DDS chip synthesizing sine and creating clock from it with fast comparator like in case of AD9954 (maybe something simpler does it as well)? You don't need to divide anything in FPGA...

[Marco]

Build two of em, lock them in quadrature then a mixer, low pass filter and a low frequency spectrum analyser

Can't you just XOR them? You are kind of committing yourself to pulling a crystal with a varactor at that point though. Which is a lot harder than just taking say a 1.2 MHz crystal oscillator and dividing by 2 with a single discrete flipflop, which you can't pull into quadrature.

Or use a faster oscillator with multiple flipflops for power of 2 or 4 bit presettable counter for non power of 2 divisions, if that helps as edigi suggests.

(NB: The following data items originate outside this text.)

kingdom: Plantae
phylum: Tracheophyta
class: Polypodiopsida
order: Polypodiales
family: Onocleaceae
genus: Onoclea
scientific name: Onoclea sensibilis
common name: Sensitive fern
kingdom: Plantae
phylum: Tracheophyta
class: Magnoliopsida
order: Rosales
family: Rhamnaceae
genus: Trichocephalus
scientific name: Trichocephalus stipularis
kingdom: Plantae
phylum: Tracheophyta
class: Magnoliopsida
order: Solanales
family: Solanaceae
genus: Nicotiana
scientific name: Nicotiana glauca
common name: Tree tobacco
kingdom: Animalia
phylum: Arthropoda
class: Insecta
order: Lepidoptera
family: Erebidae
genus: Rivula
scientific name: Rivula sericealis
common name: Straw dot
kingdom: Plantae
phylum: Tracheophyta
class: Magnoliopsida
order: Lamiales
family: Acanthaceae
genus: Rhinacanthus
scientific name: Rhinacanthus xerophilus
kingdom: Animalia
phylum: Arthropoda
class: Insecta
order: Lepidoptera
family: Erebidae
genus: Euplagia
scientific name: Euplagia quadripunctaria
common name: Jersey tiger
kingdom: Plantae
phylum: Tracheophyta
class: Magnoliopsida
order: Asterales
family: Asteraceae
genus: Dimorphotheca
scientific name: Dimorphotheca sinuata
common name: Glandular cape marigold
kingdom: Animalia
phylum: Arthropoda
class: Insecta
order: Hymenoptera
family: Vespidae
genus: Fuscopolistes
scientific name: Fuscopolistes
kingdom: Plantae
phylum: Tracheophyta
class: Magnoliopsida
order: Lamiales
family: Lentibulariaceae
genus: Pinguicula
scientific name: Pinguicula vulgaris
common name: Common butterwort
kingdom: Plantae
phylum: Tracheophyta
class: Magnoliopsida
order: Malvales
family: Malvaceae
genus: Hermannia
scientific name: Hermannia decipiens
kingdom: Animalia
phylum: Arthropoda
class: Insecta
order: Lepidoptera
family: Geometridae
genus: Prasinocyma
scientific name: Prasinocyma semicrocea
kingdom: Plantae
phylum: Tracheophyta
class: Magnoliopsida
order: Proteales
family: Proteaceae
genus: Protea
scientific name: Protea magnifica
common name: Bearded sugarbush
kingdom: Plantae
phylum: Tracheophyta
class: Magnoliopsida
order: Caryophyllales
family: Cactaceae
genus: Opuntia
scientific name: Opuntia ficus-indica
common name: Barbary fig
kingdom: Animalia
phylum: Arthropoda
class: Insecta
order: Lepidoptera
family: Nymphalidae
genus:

Still, you can't build two and force them into quadrature.

[ejeffrey]

so do we have a way of creating a low speed clock with low jitter?

DDS chip synthesizing sine and creating clock from it with fast comparator like in case of AD9954 (maybe something simpler does it as well)? You don't need to divide anything in FPGA...

That's a good approach for higher frequency but not for 600 kHz.  The slew rate of a 600 kHz sine wave is too low to get the best jitter performance.  A 2V pkpk sine wave only slews about 30 uV in 10 ps.  Noise, drift, and crosstalk on your comparator input all need to be under that to reach 10 ps drift.  That's achievable with careful filtering and component selection but unnecessary trouble.

It's much better to produce a higher frequency square wave -- possibly with a DDS like you describe-- and divide it down.  The square wave has high slew rate regardless of frequency.

You could use a DDS to produce a "square" wave with a controlled rise time followed by a filter and comparator to clean it up but I don't know of any off the shelf DDS chips that do that.